Required action 1
In the passage on André Chénier, in what year did he begin his Hermes?
Required action 2
For each statement, decide whether it agrees with the passage on André Chénier, and back up each yes or no with the deciding words from the passage: (a) Chénier's Hermes survives complete. (b) The Chevalier de la Luzerne was a friend of the Chénier family. (c) Chénier was happy during his time in England.
Required action 3
Please carry on the passage on André Chénier from the point where it stops.

Extracted text
▶

Apart from his idylls and his elegies, Chénier also experimented with didactic and philosophic verse, and when he commenced his Hermes in 1783 his ambition was to condense the Encyclopédie of Denis Diderot into a long poem somewhat after the manner of Lucretius. Now extant only in fragments, this poem was to treat of man's place in the universe, first in an isolated state, and then in society. Another fragment called "L'Invention" sums up Chénier's thoughts on poetry: "De nouvelles pensees, faisons des vers antiques" ("From new thoughts, let us make antique verses").
Chénier remained unpublished. In November 1787 an opportunity of a fresh career presented itself. The Chevalier de la Luzerne, a friend of the Chénier family, had been appointed ambassador to Britain. When he offered to take André with him as his secretary, André knew the offer was too good to refuse, but was unhappy in England. He bitterly ridiculed "... ces Anglais. Nation toute à vendre à qui peut la payer. De contrée en contrée allant au monde entier, Offrir sa joie ignoble et son faste grossier." Although John Milton and James Thomson seem to have interested him and a few of his verses show slight inspiration from Shakespeare and Thomas Gray, it would be an exaggeration to say Chénier studied English literature.

◀

[Collected data entries]
▶

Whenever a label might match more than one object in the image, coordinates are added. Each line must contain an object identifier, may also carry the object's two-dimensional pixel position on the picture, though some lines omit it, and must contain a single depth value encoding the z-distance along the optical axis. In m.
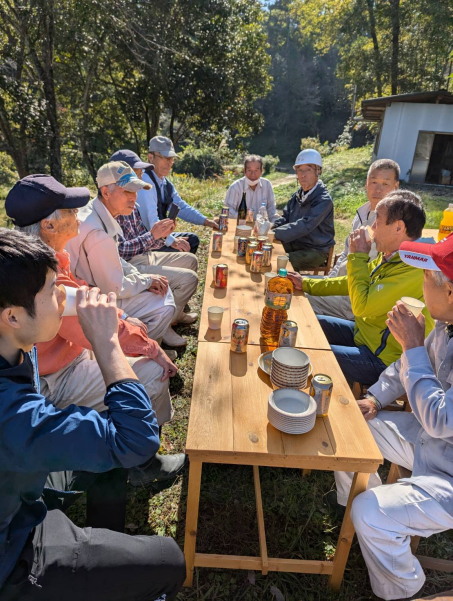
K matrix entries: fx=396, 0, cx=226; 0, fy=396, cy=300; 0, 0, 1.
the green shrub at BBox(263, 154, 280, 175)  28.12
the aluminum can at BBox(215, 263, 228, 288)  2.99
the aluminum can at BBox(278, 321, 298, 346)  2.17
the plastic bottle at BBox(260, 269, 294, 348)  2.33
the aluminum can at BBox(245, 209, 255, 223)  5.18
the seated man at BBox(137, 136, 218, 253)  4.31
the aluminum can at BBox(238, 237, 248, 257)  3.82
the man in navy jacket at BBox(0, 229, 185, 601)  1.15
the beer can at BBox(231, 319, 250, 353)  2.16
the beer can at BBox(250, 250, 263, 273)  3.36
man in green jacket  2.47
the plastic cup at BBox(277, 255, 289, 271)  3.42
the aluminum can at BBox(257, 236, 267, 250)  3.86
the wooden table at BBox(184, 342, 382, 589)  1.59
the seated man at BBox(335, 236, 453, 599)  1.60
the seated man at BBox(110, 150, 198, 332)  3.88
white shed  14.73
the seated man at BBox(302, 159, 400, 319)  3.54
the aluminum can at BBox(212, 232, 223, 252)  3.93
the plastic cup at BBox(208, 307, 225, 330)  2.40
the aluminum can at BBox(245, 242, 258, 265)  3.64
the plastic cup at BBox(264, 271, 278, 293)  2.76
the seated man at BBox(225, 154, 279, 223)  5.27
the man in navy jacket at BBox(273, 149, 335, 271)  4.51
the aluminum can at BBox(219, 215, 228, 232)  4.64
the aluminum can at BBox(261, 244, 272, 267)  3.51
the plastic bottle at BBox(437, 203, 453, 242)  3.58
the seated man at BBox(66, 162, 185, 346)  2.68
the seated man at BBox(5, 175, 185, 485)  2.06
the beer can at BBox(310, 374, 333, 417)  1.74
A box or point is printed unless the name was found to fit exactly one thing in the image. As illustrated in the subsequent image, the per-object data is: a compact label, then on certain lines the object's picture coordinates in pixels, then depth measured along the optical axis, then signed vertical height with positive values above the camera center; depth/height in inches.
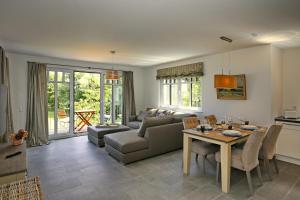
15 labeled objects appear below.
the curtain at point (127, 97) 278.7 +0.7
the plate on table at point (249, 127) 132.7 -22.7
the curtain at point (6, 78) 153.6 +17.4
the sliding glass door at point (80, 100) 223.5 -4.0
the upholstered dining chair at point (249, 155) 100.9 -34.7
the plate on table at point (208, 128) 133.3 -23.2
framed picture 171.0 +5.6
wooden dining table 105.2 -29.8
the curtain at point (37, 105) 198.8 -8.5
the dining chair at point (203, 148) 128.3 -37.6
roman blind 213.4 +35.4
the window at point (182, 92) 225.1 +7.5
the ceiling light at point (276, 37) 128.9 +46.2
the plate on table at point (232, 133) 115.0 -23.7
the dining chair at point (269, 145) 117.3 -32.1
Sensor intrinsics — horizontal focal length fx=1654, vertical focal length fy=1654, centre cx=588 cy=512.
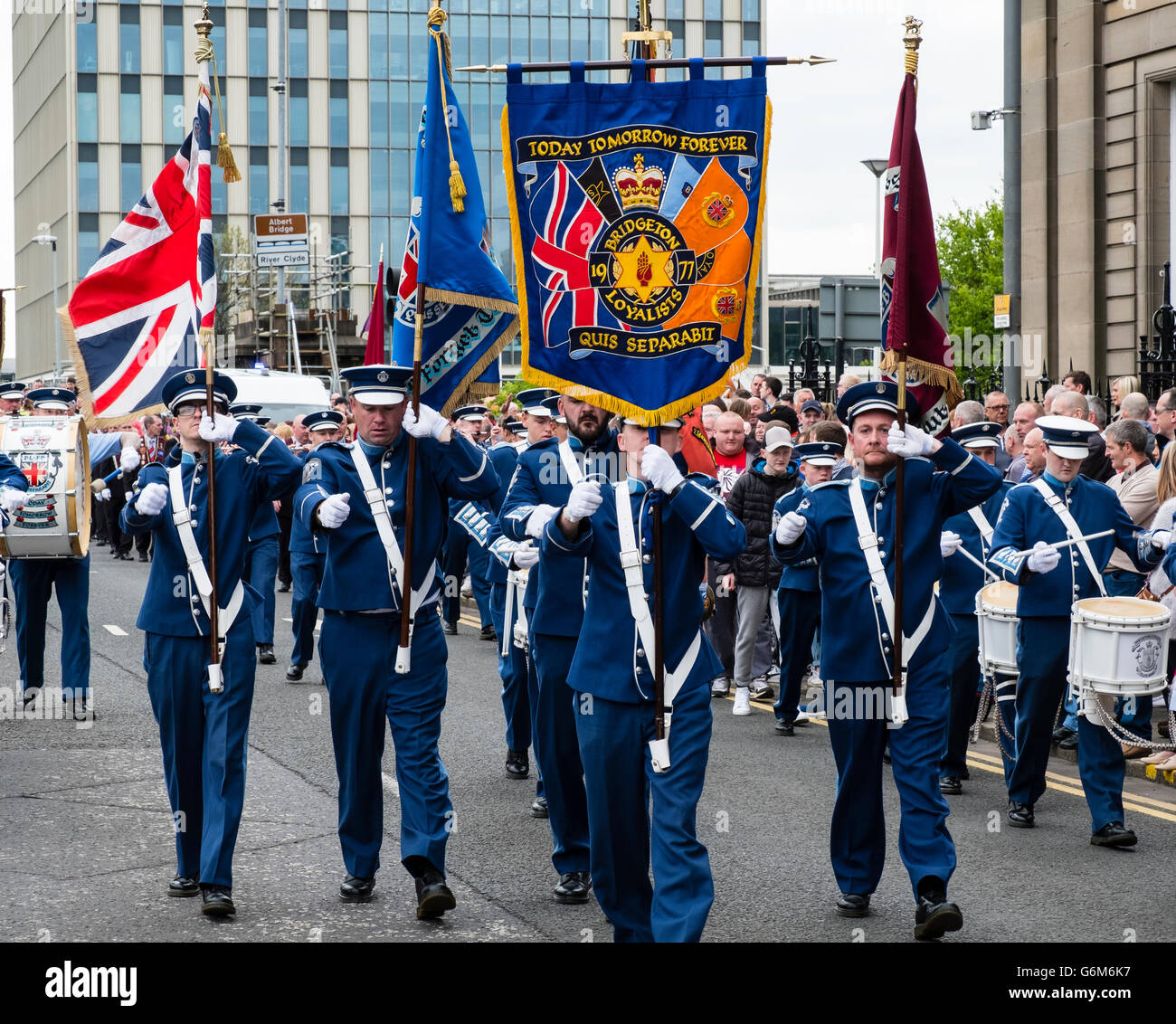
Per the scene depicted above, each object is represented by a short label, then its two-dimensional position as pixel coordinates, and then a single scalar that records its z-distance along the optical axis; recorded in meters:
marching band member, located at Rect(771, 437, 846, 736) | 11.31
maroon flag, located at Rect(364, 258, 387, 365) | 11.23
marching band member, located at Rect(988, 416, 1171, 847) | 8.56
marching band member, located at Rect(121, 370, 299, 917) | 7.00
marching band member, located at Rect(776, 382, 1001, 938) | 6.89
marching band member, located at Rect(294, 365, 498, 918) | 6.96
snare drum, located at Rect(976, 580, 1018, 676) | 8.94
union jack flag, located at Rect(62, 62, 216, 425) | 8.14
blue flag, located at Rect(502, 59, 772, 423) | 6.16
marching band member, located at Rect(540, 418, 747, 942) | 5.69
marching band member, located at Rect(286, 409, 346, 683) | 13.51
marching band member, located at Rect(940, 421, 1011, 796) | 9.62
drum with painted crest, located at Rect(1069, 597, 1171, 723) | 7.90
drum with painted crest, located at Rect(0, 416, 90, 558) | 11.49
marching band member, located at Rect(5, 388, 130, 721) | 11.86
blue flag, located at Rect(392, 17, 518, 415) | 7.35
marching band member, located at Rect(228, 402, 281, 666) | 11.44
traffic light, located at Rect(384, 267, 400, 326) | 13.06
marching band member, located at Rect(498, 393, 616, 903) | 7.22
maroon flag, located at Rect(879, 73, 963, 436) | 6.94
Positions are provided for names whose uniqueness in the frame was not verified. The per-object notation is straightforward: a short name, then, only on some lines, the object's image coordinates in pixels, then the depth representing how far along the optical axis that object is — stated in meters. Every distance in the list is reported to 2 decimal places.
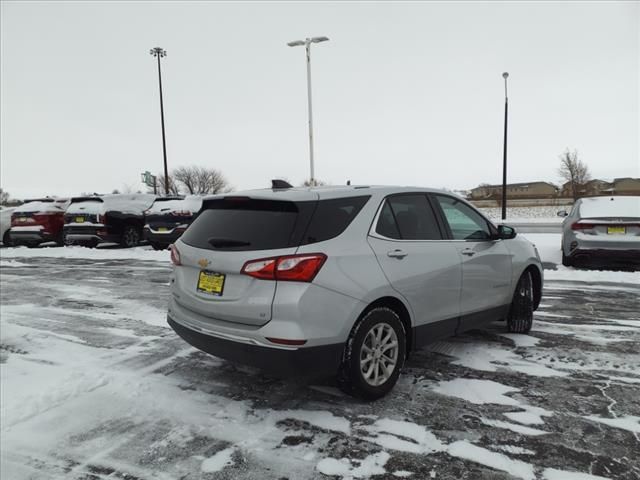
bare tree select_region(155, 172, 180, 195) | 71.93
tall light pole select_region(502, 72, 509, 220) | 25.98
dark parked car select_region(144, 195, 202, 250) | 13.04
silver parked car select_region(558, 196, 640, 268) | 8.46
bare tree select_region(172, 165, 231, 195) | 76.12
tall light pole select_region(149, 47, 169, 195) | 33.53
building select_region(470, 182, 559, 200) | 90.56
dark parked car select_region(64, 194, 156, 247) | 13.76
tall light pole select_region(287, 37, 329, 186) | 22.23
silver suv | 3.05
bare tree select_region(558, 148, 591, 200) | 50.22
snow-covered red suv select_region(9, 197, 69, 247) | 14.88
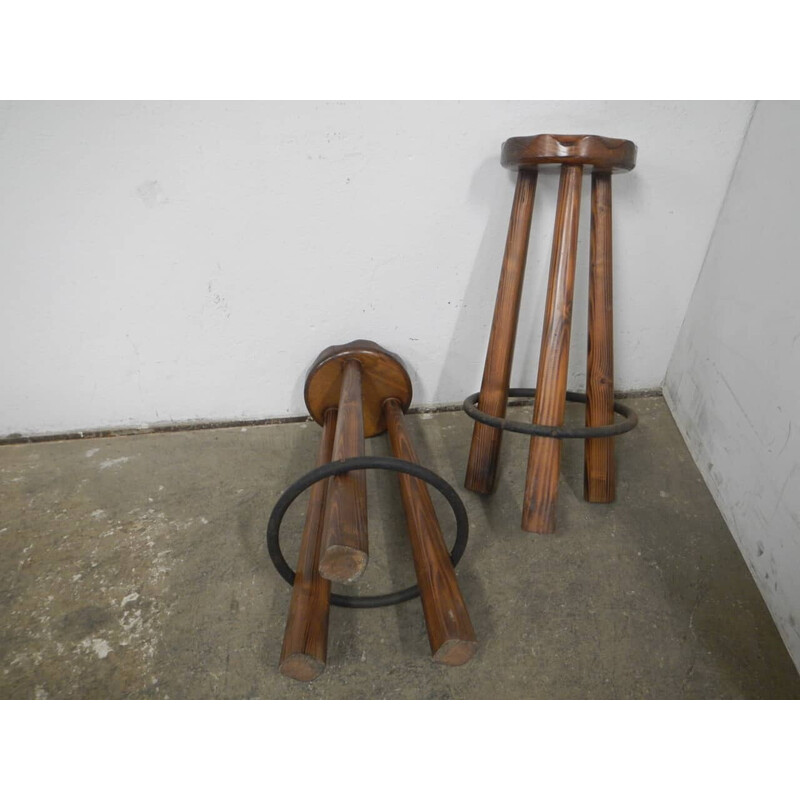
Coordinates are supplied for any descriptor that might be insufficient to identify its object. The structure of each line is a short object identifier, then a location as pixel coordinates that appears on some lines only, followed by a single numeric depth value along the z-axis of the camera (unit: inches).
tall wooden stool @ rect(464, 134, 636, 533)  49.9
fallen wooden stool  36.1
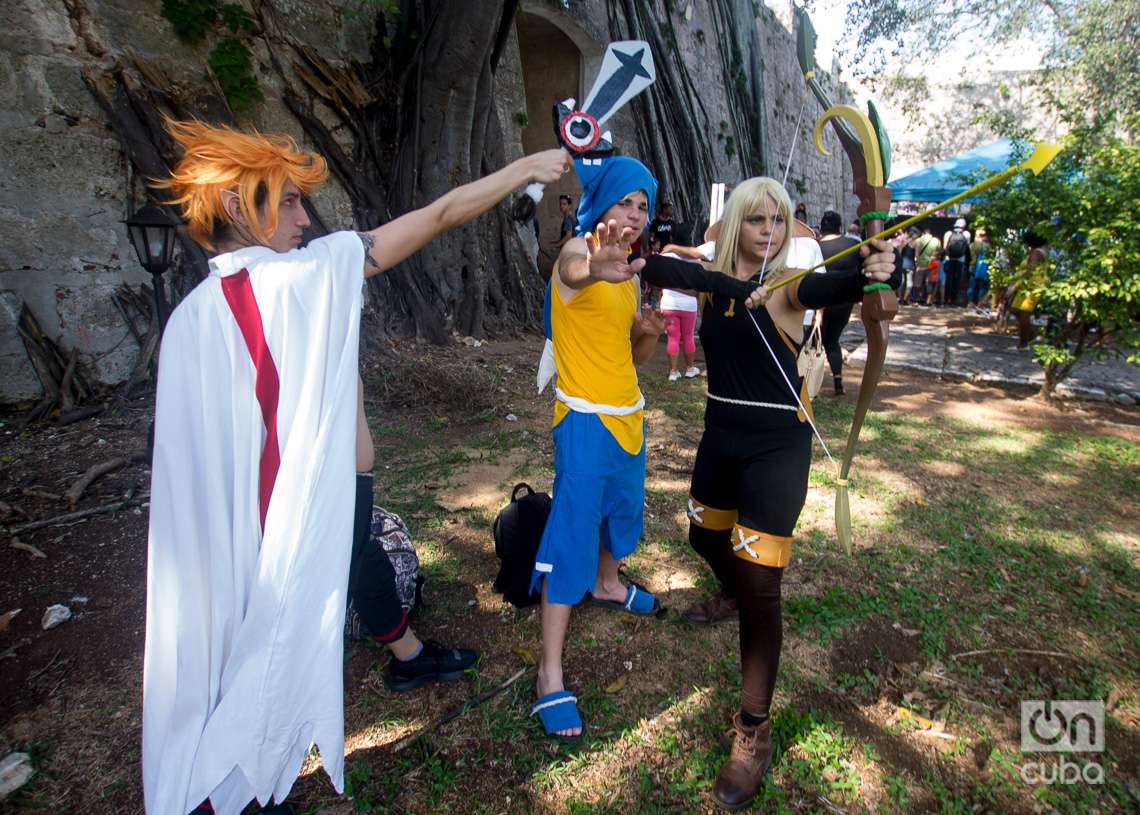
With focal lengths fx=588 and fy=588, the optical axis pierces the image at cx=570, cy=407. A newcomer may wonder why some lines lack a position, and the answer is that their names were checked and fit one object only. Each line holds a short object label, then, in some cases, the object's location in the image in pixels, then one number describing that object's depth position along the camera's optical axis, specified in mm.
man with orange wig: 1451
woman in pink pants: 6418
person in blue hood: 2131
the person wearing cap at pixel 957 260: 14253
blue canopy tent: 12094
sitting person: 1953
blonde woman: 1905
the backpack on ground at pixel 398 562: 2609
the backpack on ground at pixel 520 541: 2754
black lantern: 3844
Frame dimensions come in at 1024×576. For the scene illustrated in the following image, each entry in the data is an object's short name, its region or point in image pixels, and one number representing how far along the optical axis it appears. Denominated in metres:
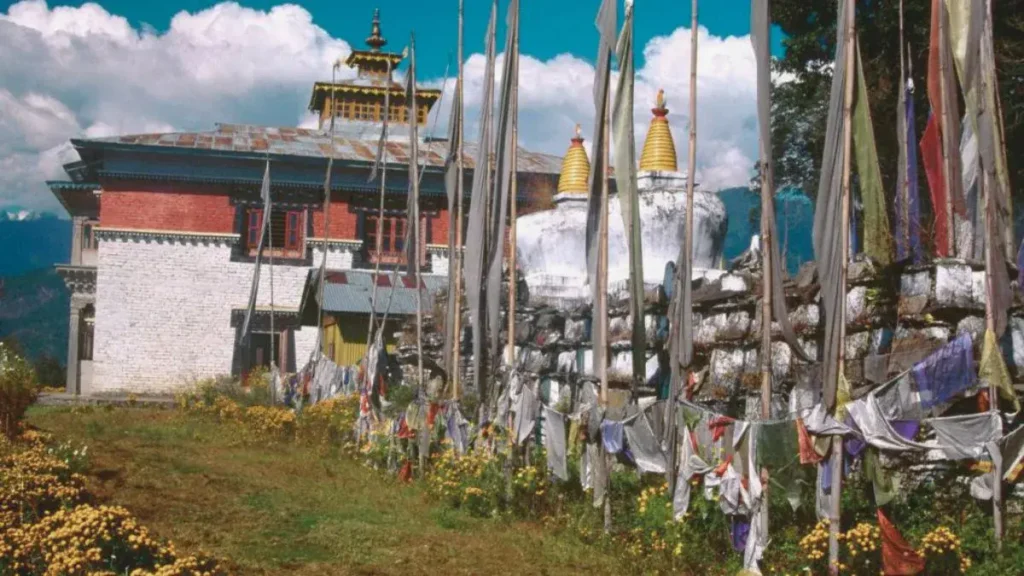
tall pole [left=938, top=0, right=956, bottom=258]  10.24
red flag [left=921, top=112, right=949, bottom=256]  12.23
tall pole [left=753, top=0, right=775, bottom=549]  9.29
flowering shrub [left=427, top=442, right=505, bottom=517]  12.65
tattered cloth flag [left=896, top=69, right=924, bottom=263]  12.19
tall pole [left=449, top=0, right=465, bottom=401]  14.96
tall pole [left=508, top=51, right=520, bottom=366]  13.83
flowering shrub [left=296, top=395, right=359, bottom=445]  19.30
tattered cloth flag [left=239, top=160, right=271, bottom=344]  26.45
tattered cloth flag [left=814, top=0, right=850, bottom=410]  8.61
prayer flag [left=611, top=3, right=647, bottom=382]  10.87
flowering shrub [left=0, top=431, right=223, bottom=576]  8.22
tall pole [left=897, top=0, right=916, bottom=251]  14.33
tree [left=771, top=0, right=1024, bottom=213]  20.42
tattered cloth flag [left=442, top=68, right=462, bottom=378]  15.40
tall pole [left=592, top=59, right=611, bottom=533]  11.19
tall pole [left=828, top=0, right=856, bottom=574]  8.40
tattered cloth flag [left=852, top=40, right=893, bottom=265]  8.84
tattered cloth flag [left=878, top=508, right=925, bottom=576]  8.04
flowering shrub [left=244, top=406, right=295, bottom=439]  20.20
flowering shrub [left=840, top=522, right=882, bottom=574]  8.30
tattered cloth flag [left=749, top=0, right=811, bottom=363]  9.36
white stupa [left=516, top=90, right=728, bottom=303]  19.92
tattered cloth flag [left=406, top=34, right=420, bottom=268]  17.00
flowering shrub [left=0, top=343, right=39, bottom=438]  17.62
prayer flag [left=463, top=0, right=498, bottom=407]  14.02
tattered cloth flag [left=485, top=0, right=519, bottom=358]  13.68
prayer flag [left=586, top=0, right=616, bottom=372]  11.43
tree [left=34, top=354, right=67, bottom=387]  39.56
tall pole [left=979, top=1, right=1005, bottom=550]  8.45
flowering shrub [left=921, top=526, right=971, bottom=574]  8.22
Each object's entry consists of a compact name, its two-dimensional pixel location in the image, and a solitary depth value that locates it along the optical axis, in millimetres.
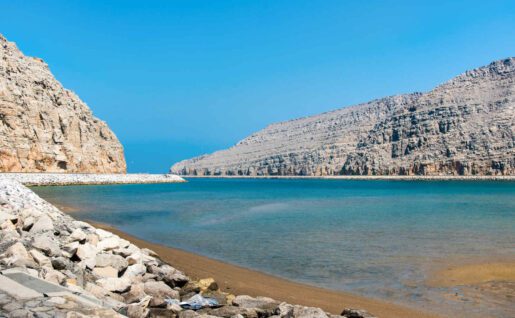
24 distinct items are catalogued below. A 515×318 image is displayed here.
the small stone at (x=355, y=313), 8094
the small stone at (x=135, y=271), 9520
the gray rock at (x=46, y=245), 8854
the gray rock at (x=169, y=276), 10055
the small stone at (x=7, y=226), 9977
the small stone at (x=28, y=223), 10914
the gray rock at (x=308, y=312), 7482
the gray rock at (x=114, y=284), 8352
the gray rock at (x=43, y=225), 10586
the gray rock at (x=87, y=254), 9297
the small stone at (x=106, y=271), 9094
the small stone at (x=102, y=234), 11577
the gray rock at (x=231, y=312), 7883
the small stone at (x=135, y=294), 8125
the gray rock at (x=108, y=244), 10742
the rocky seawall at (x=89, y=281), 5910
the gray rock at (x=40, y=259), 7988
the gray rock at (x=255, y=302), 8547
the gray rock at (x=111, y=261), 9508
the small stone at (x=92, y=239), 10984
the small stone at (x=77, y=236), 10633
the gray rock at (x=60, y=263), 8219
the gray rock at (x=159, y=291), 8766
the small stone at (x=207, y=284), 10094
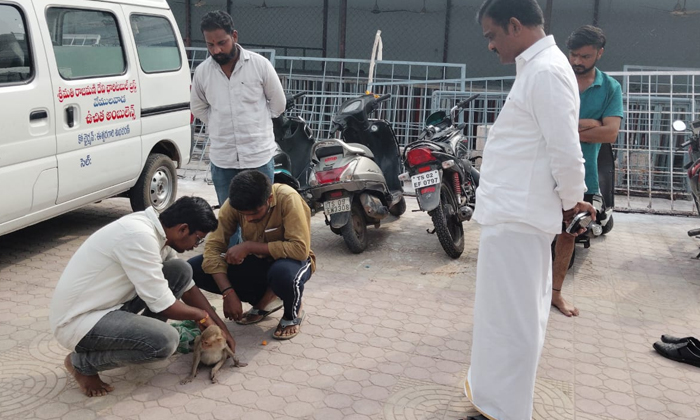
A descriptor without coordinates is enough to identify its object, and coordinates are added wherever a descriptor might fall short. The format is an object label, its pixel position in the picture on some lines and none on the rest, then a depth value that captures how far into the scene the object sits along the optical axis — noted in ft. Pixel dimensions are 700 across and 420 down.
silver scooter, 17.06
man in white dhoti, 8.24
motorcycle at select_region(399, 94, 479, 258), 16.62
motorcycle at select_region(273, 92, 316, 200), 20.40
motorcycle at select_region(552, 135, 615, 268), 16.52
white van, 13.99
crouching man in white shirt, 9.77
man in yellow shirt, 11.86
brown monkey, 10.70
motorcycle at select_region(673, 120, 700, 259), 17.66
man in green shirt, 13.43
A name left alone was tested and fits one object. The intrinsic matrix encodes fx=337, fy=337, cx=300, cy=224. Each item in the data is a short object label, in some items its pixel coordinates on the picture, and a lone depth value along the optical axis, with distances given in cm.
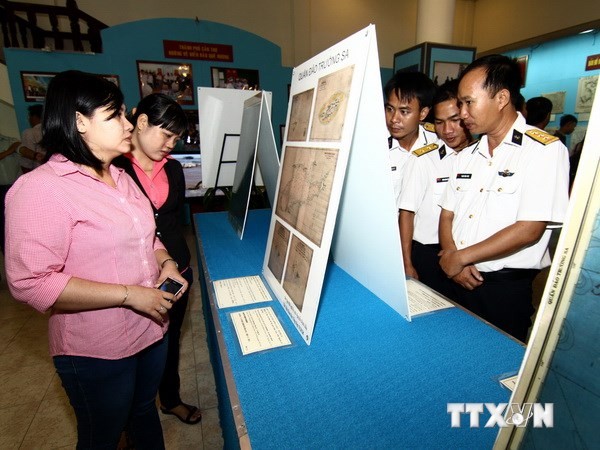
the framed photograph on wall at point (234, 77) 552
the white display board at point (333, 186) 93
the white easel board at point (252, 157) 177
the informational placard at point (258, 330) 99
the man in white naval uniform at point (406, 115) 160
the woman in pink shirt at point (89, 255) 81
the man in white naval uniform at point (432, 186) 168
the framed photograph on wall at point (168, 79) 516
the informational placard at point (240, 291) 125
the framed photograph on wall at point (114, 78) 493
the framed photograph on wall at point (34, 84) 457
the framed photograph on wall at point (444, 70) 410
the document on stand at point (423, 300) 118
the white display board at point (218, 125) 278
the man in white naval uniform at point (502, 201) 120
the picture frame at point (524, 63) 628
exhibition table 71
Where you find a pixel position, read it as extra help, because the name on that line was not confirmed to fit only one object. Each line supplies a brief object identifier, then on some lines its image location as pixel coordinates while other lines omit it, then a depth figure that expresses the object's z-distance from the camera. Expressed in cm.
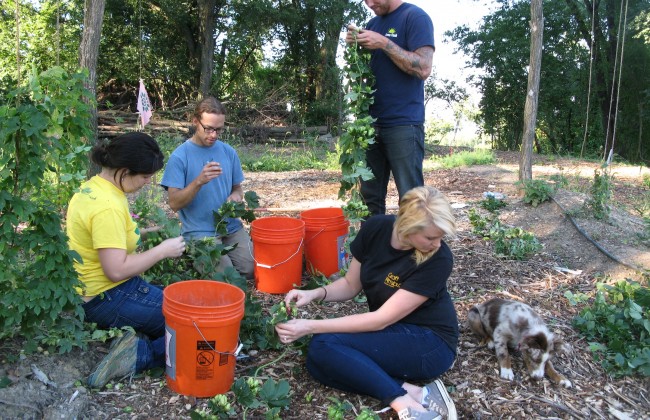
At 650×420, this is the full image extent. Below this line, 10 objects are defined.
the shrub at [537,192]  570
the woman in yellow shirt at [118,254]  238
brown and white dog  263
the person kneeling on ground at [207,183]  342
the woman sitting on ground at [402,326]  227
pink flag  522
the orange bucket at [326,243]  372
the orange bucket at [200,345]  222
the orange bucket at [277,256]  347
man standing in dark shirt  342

◀

Reply 1
1783

Reply 2
(a) No: "Now extant only in fragments"
(b) Yes: "a friend of the Chénier family"
(c) No: "but was unhappy in England"

Reply 3
The events of 1789 and the startling success of his younger brother, Marie-Joseph, as political playwright and pamphleteer, concentrated all his thoughts upon France. In April 1790 he could stand London no longer, and once more joined his parents at Paris in the rue de Cléry. France was on the verge of anarchy. A strong believer in constitutional monarchism, Chénier believed that the French Revolution was already complete and that all that remained to be done was the inauguration of the reign of law. Though his political viewpoint was moderate, his tactics were dangerously aggressive: he abandoned his gentle idyls to write poetical satires. His prose "Avis au peuple Français" (24 August 1790) was followed by the rhetorical "Jeu de paume", a somewhat declamatory moral ode addressed to the painter Jacques-Louis David.
In the meantime he orated at the Feuillants Club, and contributed frequently to the Journal de Paris from November 1791 to July 1792, when he wrote his scorching iambs to Jean Marie Collot d'Herbois, Sur les Suisses révoltés du regiment de Châteauvieux. The insurrection of 10 August 1792 uprooted his party, his paper and his friends, and he only escaped the September Massacres by staying with relatives in Normandy. In the month following these events his brother, Marie-Joseph, had entered the anti-monarchical National Convention. André raged against all these events, in such poems as Ode à Charlotte Corday congratulating France that "Un scélérat de moins rampe dans cette fange." At the request of Malesherbes, the defense counsel to King Louis XVI, Chénier provided some arguments to the king's defense.
After the king's execution he sought a secluded retreat on the Plateau de Satory at Versailles and only went out after nightfall. There he wrote the poems inspired by Fanny (Mme Laurent Lecoulteux), including the exquisite Ode à Versailles. His solitary life at Versailles lasted nearly a year. On 7 March 1794 he was arrested at the house of Mme Piscatory at Passy. Two obscure agents of the Committee of Public Safety (one of them named Nicolas Guénot) were in search of a marquise who had fled, but an unknown stranger was found in the house and arrested on suspicion of being the aristocrat they were searching for. This was Chénier, who had come on a visit of sympathy.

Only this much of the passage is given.